For the most part, the Nader campaign failed to break through to large constituencies (such as Blacks and labor) that would be crucial to the building of any viable left-wing third party. The commitment of the official leadership of these constituencies to Gore and the media blackout on Nader's campaign largely explained this. Local activists for Nader made important efforts to build links to unions on a local level. This showed the potential to break through the Democratic Party's stranglehold. But it's also true that the national campaign and many of the politically inexperienced elements in the Nader rank and file didn't see the importance of trying to win Gore supporters to Nader. The shouting matches that developed between Nader supporters and Gore supporters at the Boston debate demonstrations in October illustrated the point. Despite the fact that Nader had by far the best positions on labor, antiracism, women's rights, and gay rights, his campaign didn't have the organizational muscle to translate them into support at the polling booth.

Perspectives for socialists

The Nader campaign represents the most concentrated expression of a "political awakening" among millions of Americans. After the longest economic boom in U.S. history, where the wages of American workers have barely increased, the issues of class inequality and corporate domination have become part of everyday consciousness. On other issues, from support for gay rights to declining support for the death penalty, this period marks a leftward shift in public opinion.

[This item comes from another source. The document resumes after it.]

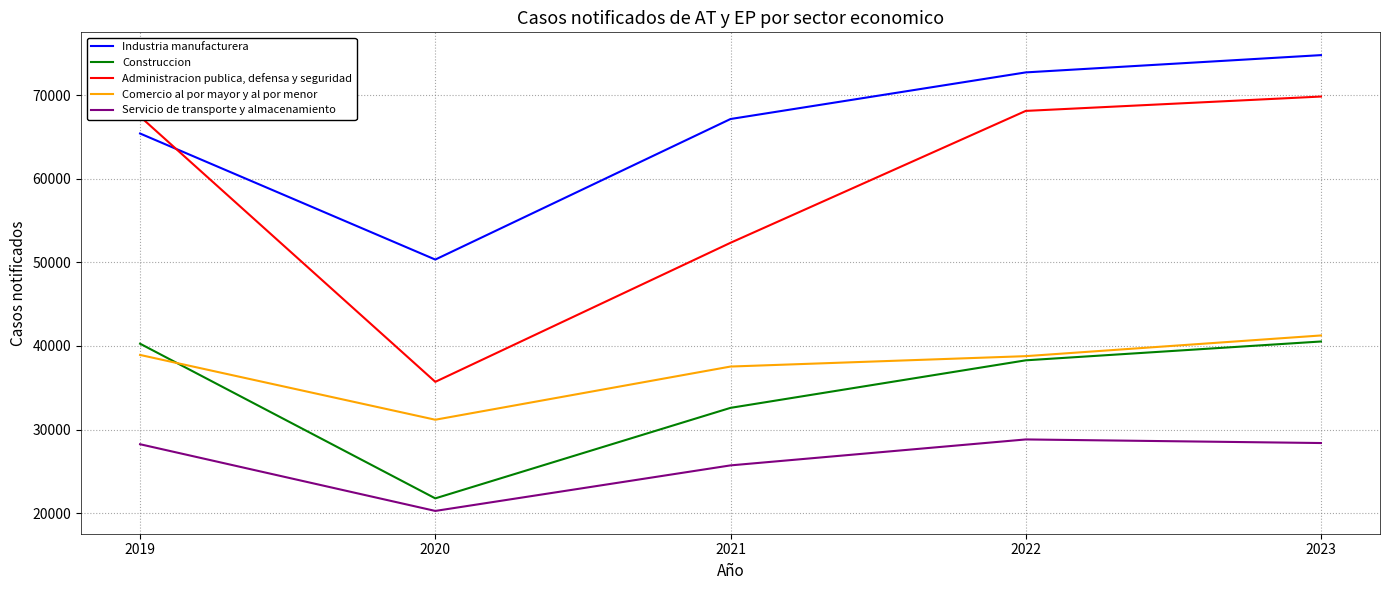

True or false: Construccion and Industria manufacturera intersect in this chart.

False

For most of the second half of the 1990s, the level of struggle lagged behind the shift in consciousness. But since late 1999, this gap has begun to close. From demonstrations against the School of the Americas, to the antiglobalization protests in Seattle and Washington, D.C., to the growing national movement for a moratorium on the death penalty, to the labor victories in Los Angeles and at Verizon, larger numbers of people are turning to action to win their demands. While the Nader campaign wasn't a "movement," it gave millions the sense that they could make a difference--that political action can produce results. Socialists can only benefit from a more generally left-wing climate where thousands feel more confident to fight for what they want.

This general left-wing climate remains somewhat amorphous. The Nader campaign provided a focus for activists from a number of different struggles. Now that the election is over, the activism will flow in a number of different directions. At the same time, many people will be looking for "the bigger picture." The Nader campaign and all of the other struggles over the last year have put on the agenda a number of fundamental questions: How can we change the system? What's the best way to fight? What kind of organization do we need?

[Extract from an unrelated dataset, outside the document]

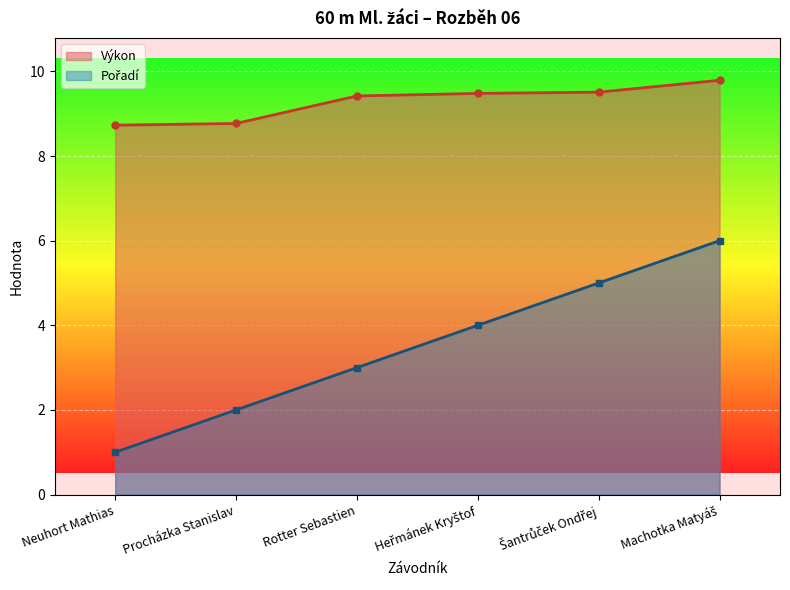

True or false: Výkon and Pořadí intersect in this chart.

False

Political discussions on "big" questions (Marxism vs. anarchism, the politics of "direct action," why the working class, etc.) have become real questions of the day for thousands of activists. This means that an increasing number of activists will sort themselves out among the various political and organizational alternatives on offer. Socialists must grasp the opportunity to present their political alternative in cities, neighborhoods, workplaces, and on campuses around the country.

Many challenges lie ahead. It's likely that the next four years will bring an economic slowdown or recession that will heighten the class divide created during the 1990s boom. Welfare reform, the effects of which the booming economy has hidden, will wreak havoc on millions. A loosening of the tight labor market could hand bosses a club to beat workers with. And the government surplus that both major candidates promised to spend would disappear. If this scenario develops, the bosses will want workers to pay for their crisis. But, as the events of the last year have shown, that class war won't be a one-sided affair.